Job Description
Are you ready to architect the future of autonomous intelligence? OmniVerse Tech is seeking a visionary Senior Agentic AI Engineer to join our elite San Francisco team. As we map out the technological roadmap for 2026, you will be at the forefront of building intelligent agents that reason, plan, and execute complex workflows autonomously.
In this pivotal role, you won't just be writing code; you will be defining the architecture that powers the next generation of enterprise AI. We are looking for a thought leader who combines deep technical expertise with a passion for the future of machine learning.
Why Join Us?
- Work on cutting-edge Agentic AI systems that solve real-world problems.
- Competitive compensation package with equity options.
- Flexible remote-first culture with a hub in the heart of San Francisco.
If you are passionate about shaping the AI landscape of tomorrow, we want to hear from you.
Responsibilities
- Design and deploy scalable, autonomous AI agent architectures capable of complex multi-step reasoning.
- Lead the research and implementation of Large Language Model (LLM) fine-tuning and Retrieval-Augmented Generation (RAG) pipelines.
- Optimize model inference performance and reduce latency in production environments.
- Collaborate with product managers to translate business requirements into technical specifications for 2026 roadmap items.
- Mentor junior engineers and contribute to a culture of technical excellence and innovation.
- Ensure the security, privacy, and ethical use of AI systems in compliance with industry standards.
Qualifications
- 5+ years of professional experience in software engineering, with at least 3 years specializing in Artificial Intelligence and Machine Learning.
- Strong proficiency in Python, PyTorch, or TensorFlow.

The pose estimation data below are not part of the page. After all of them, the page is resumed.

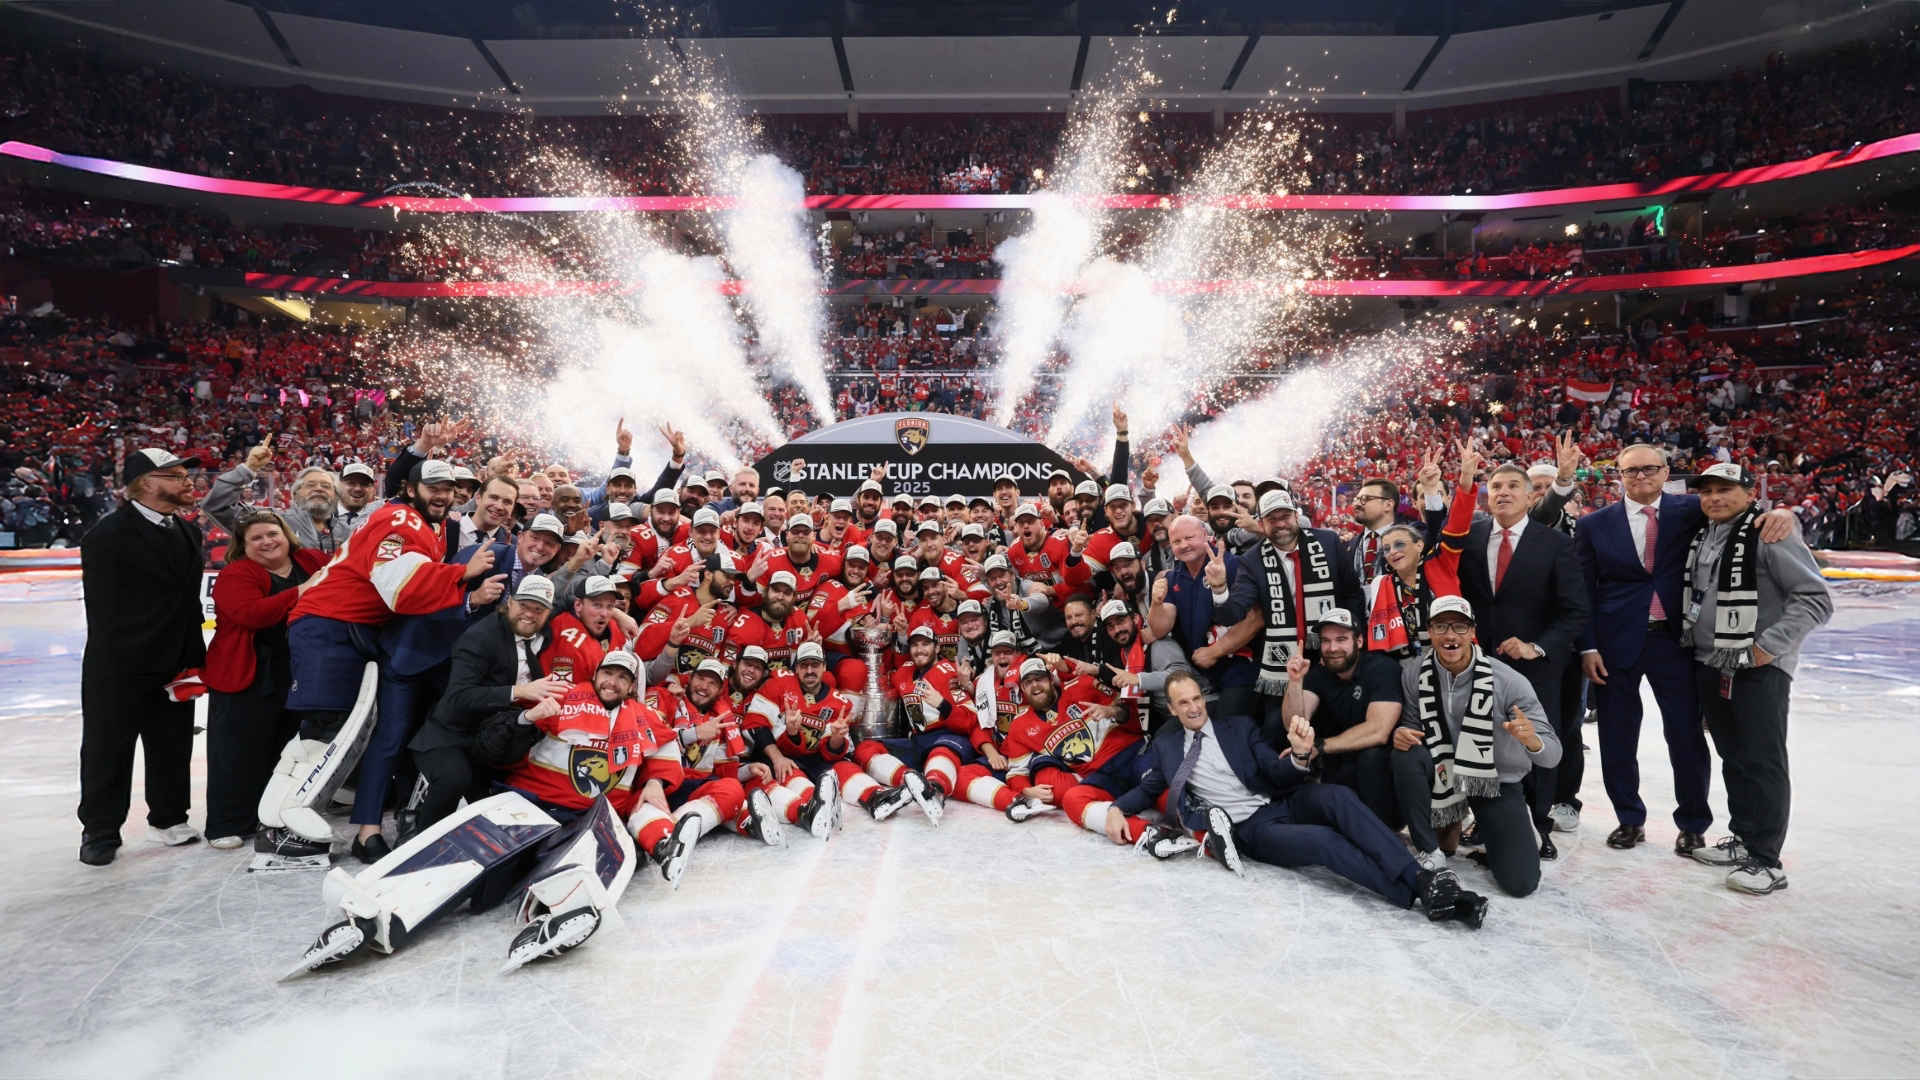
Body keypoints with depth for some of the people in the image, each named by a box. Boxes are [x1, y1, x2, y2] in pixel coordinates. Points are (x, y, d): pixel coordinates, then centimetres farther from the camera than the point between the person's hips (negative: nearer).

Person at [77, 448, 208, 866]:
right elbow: (104, 607, -13)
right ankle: (100, 831, 19)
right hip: (121, 670, -6)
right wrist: (110, 668, -13)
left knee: (172, 745, 14)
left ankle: (168, 818, 28)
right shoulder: (108, 534, -12)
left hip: (174, 664, 6)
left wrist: (194, 656, 9)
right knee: (108, 749, 7)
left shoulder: (188, 533, 10)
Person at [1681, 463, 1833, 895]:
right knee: (1733, 758, 16)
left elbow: (1816, 599, -15)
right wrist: (1692, 643, 13)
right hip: (1711, 665, 7)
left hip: (1759, 669, -7)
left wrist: (1769, 646, -17)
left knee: (1762, 763, -2)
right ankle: (1742, 838, 28)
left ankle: (1766, 860, 6)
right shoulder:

- Deep understanding of Natural Language Processing (NLP) and Large Language Models.
- Experience with vector databases (e.g., Pinecone, Milvus) and orchestration tools (e.g., LangChain, AutoGen).
- Familiarity with cloud platforms (AWS, GCP, or Azure) and containerization (Docker, Kubernetes).
- Bachelor’s degree in Computer Science, Engineering, or a related field (Master’s preferred).